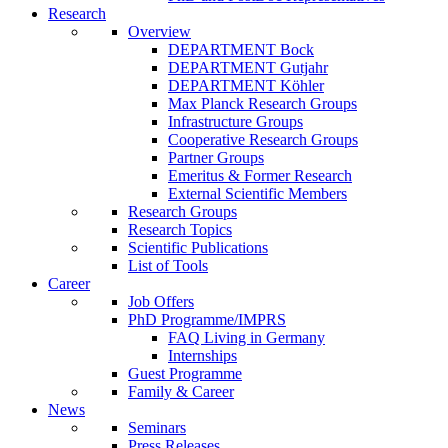
Research
Overview
DEPARTMENT Bock
DEPARTMENT Gutjahr
DEPARTMENT Köhler
Max Planck Research Groups
Infrastructure Groups
Cooperative Research Groups
Partner Groups
Emeritus & Former Research
External Scientific Members
Research Groups
Research Topics
Scientific Publications
List of Tools
Career
Job Offers
PhD Programme/IMPRS
FAQ Living in Germany
Internships
Guest Programme
Family & Career
News
Seminars
Press Releases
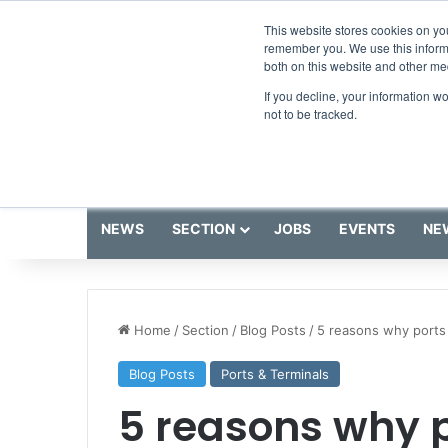
Friday, August 7 2026
Breaking News
This website stores cookies on yo
remember you. We use this informa
both on this website and other me
If you decline, your information w
not to be tracked.
NEWS
SECTION
JOBS
EVENTS
NE
Home
/
Section
/
Blog Posts
/
5 reasons why ports 
Blog Posts
Ports & Terminals
5 reasons why p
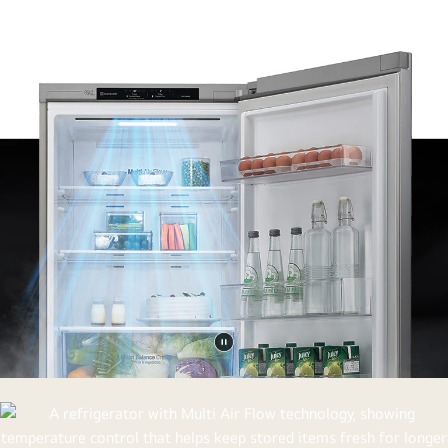
Pause
video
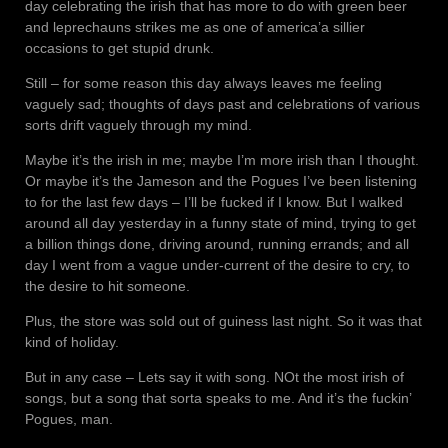
day celebrating the irish that has more to do with green beer
and leprechauns strikes me as one of america’a sillier
occasions to get stupid drunk.
Still – for some reason this day always leaves me feeling
vaguely sad; thoughts of days past and celebrations of various
sorts drift vaguely through my mind.
Maybe it’s the irish in me; maybe I’m more irish than I thought.
Or maybe it’s the Jameson and the Pogues I’ve been listening
to for the last few days – I’ll be fucked if I know. But I walked
around all day yesterday in a funny state of mind, trying to get
a billion things done, driving around, running errands; and all
day I went from a vague under-current of the desire to cry, to
the desire to hit someone.
Plus, the store was sold out of guiness last night. So it was that
kind of holiday.
But in any case – Lets say it with song. NOt the most irish of
songs, but a song that sorta speaks to me. And it’s the fuckin’
Pogues, man.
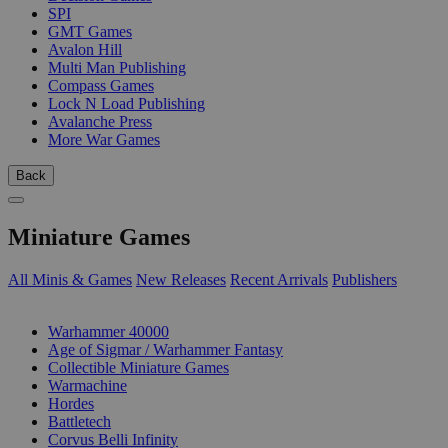
SPI
GMT Games
Avalon Hill
Multi Man Publishing
Compass Games
Lock N Load Publishing
Avalanche Press
More War Games
Back
Miniature Games
All Minis & Games
New Releases
Recent Arrivals
Publishers
SUB-CATEGORIES
Warhammer 40000
Age of Sigmar / Warhammer Fantasy
Collectible Miniature Games
Warmachine
Hordes
Battletech
Corvus Belli Infinity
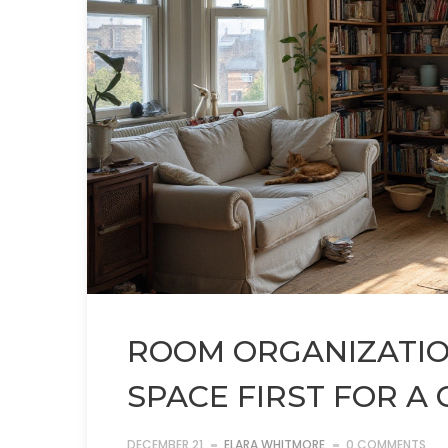
ROOM ORGANIZATION
SPACE FIRST FOR A
DECEMBER 21
ELARA WHITMORE
0 COMMENTS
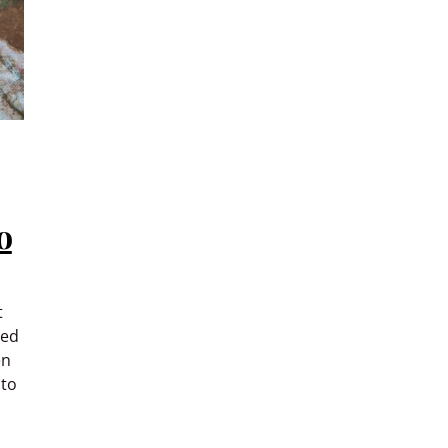
o
t
ced
en
 to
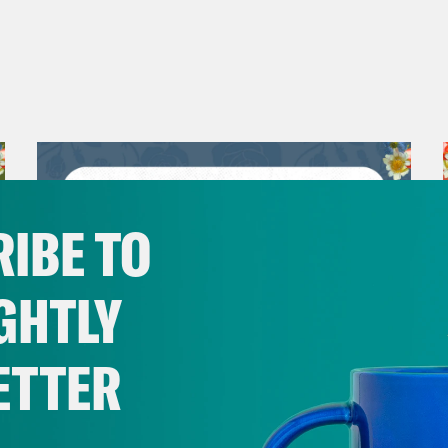
IBE TO
GHTLY
ETTER
July 30, 2026
Man On The Lose w. Sami Sage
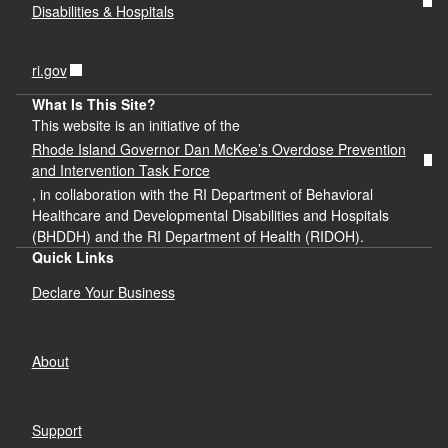
Disabilities & Hospitals
ri.gov
What Is This Site?
This website is an initiative of the
Rhode Island Governor Dan McKee’s Overdose Prevention
and Intervention Task Force
, in collaboration with the RI Department of Behavioral
Healthcare and Developmental Disabilities and Hospitals
(BHDDH) and the RI Department of Health (RIDOH).
Quick Links
Declare Your Business
About
Support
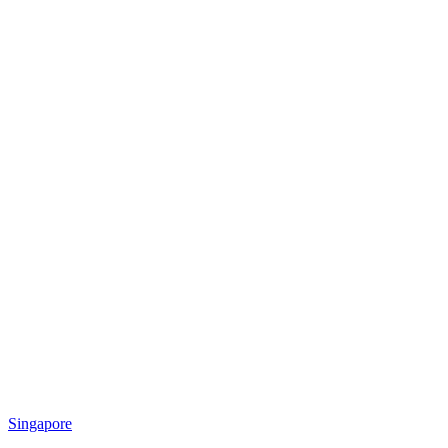
Singapore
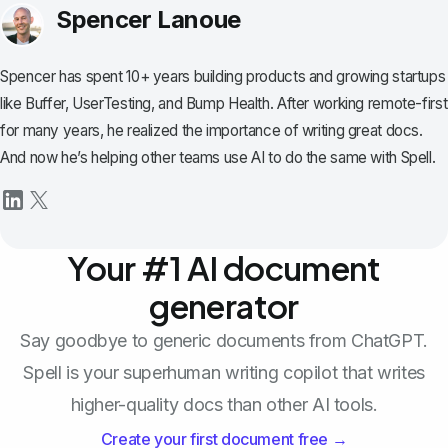
Spencer Lanoue
Spencer has spent 10+ years building products and growing startups
like Buffer, UserTesting, and Bump Health. After working remote-first
for many years, he realized the importance of writing great docs.
And now he’s helping other teams use AI to do the same with Spell.
Your #1 AI document
generator
Say goodbye to generic documents from ChatGPT.
Spell is your superhuman writing copilot that writes
higher-quality docs than other AI tools.
Create your first document free →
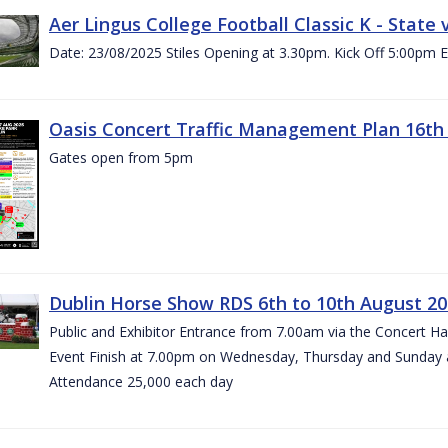
Aer Lingus College Football Classic K - State
Date: 23/08/2025 Stiles Opening at 3.30pm. Kick Off 5:00pm E
Oasis Concert Traffic Management Plan 16th 
Gates open from 5pm
Dublin Horse Show RDS 6th to 10th August 2
Public and Exhibitor Entrance from 7.00am via the Concert H
Event Finish at 7.00pm on Wednesday, Thursday and Sunday 
Attendance 25,000 each day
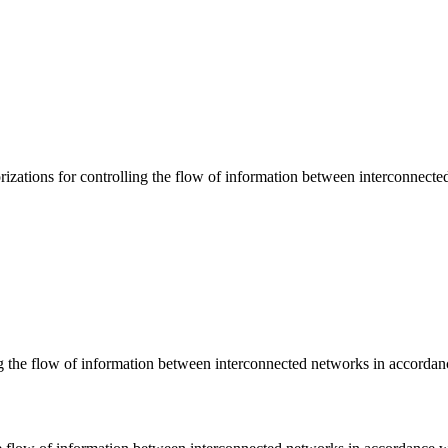
zations for controlling the flow of information between interconnecte
ng the flow of information between interconnected networks in accordanc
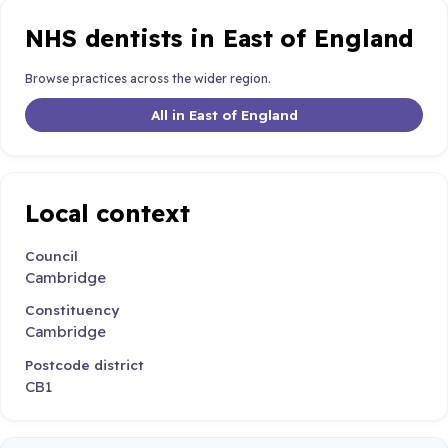
NHS dentists in East of England
Browse practices across the wider region.
All in East of England
Local context
Council
Cambridge
Constituency
Cambridge
Postcode district
CB1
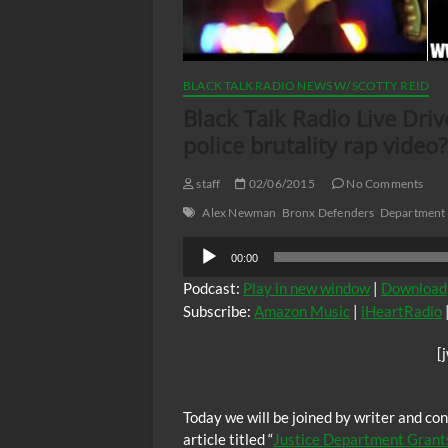
BLACK TALK RADIO NEWS W/ SCOTTY REID
Black Talk Radio Live Dri
police brutality rap video?
staff
02/06/2015
No Comments
Alex Newman
Bronx Defenders
Department o
Audio
00:00
Player
Podcast:
Play in new window
|
Download
Subscribe:
Amazon Music
|
iHeartRadio
[
Today we will be joined by writer and c
article titled “
Justice Department Grants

------------------------------------------------

**PROBLEM TO SOLVE**.
Can you copy the lines from the items above word for word, starting at the line containing "Spencer Lanoue" and ending at the line containing "Say goodbye to", with both of those lines included?

**TASK RESPONSE**.
Spencer Lanoue
Spencer has spent 10+ years building products and growing startups
like Buffer, UserTesting, and Bump Health. After working remote-first
for many years, he realized the importance of writing great docs.
And now he’s helping other teams use AI to do the same with Spell.
Your #1 AI document
generator
Say goodbye to generic documents from ChatGPT.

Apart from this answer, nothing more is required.